#### EXTRAIT FOURNI
L’importance économique du foot
L’économie a pris une place prépondérante dans les débats ces derniers mois en Argentine. Pour rappel, le pays de Lionel Messi et Diego Maradona a atteint une inflation de près de 150% en un an. L’Argentine traîne comme un boulet une dette contractée en 2018 par le gouvernement du libéral Mauricio Macri (2015-2019) pour 44 milliards de dollars auprès du Fonds monétaire international (FMI). Les gouvernements successifs mènent de longues négociations interminables afin d’assouplir ce plan de refinancement. Malgré le fait que le Boca et River génèrent beaucoup, il y a aussi un net écart par rapport à d’autres clubs argentins. Le chiffre d’affaires d’un club de première division du football argentin (hors grands clubs) équivaut au chiffre d’affaires de deux petits magasins d’un centre-ville. «En gros, le football argentin est porté par une économie "noire" et une économie sociale. La dizaine de milliers de clubs amateurs locaux existant dans l’ensemble du pays s’appuie essentiellement sur des contributions familiales (éventuellement des municipalités), en temps, présence, dons, formation technique et en apport financier, à l’écart de tout paiement de taxes, impôts ou de frais liés à des contrats. De fait, ils survivent parce qu’ils échappent aux prédations protéiformes de l’État (…) Les clubs sportifs peuvent prendre la forme de société anonyme (SAD) dans le cas des clubs professionnels, d’associations civiles et de société d’encouragement. Ce sont les membres qui définissent le statut juridique adéquat de leur club. L’État en est juridiquement à l’écart, hormis certaines lois qui font la promotion de la vie sociale et de quartier ou bien dans le cadre de la régulation commerciale des contrats et sociétés», nous précise-t-il.
########
#### DONNÉES FOURNIES
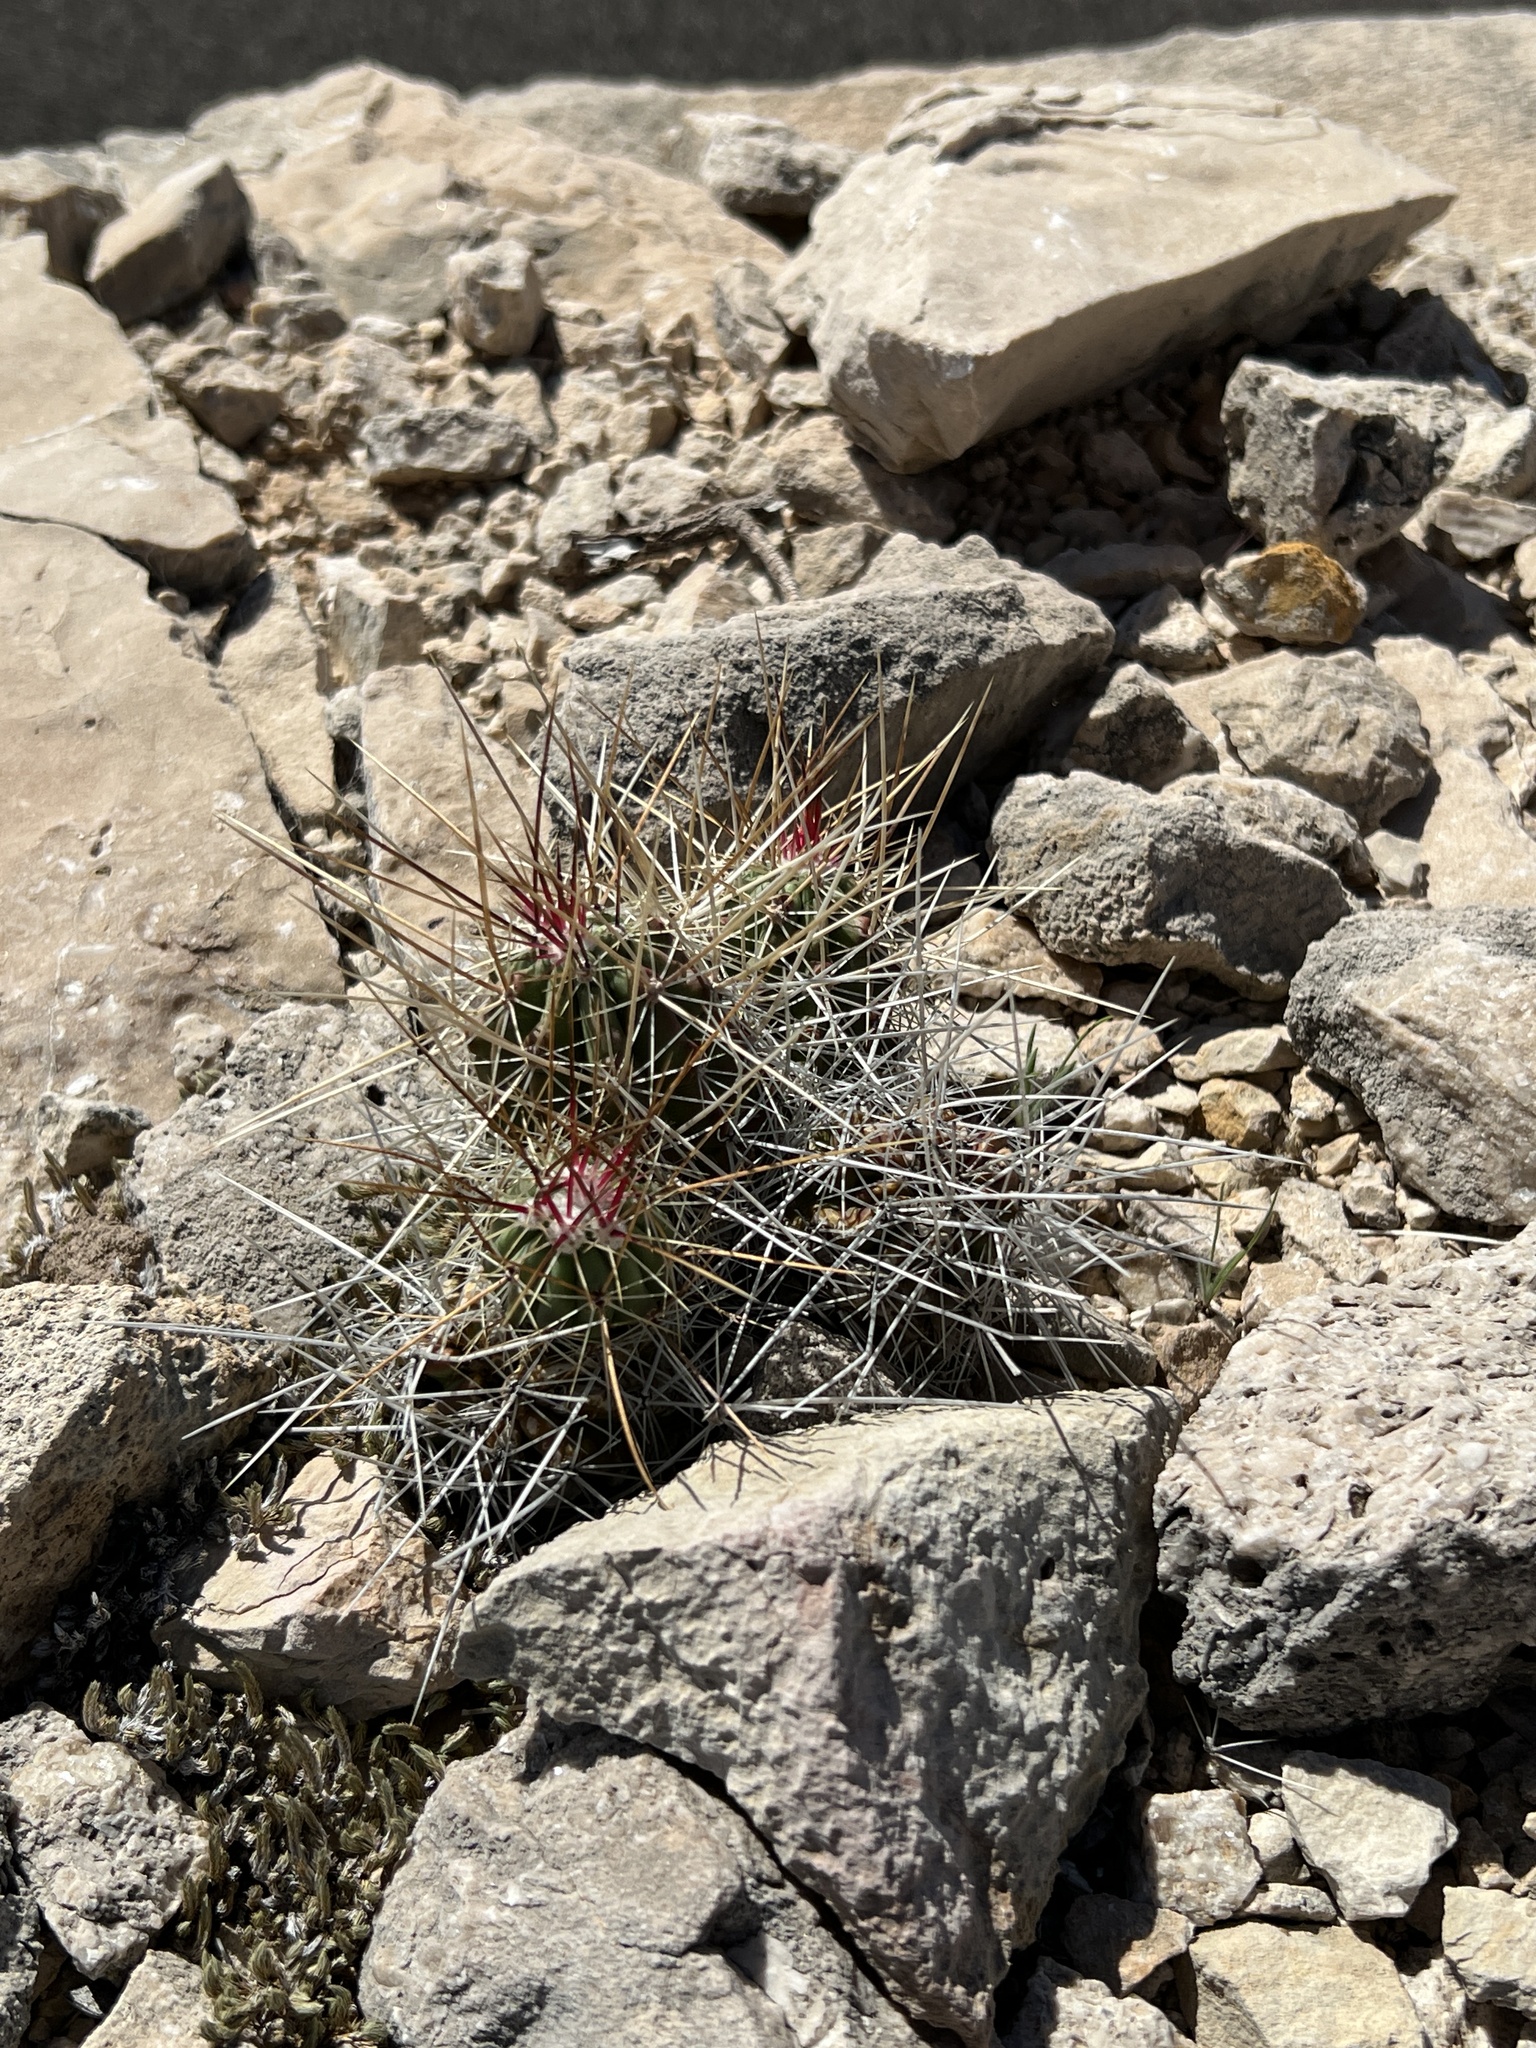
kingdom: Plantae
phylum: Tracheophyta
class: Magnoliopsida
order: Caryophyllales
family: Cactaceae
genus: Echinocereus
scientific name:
########
### CONSIGNES:
A - Dans l'extrait fourni, quel est le montant de la dette contractée par l'Argentine en 2018 auprès du Fonds monétaire international ?
B - Recopiez mot pour mot toutes les lignes des données fournies, en laissant de côté les images.

### RÉSULTATS DE L'EXERCICE:
A - 44 milliards de dollars.

B -
kingdom: Plantae
phylum: Tracheophyta
class: Magnoliopsida
order: Caryophyllales
family: Cactaceae
genus: Echinocereus
scientific name:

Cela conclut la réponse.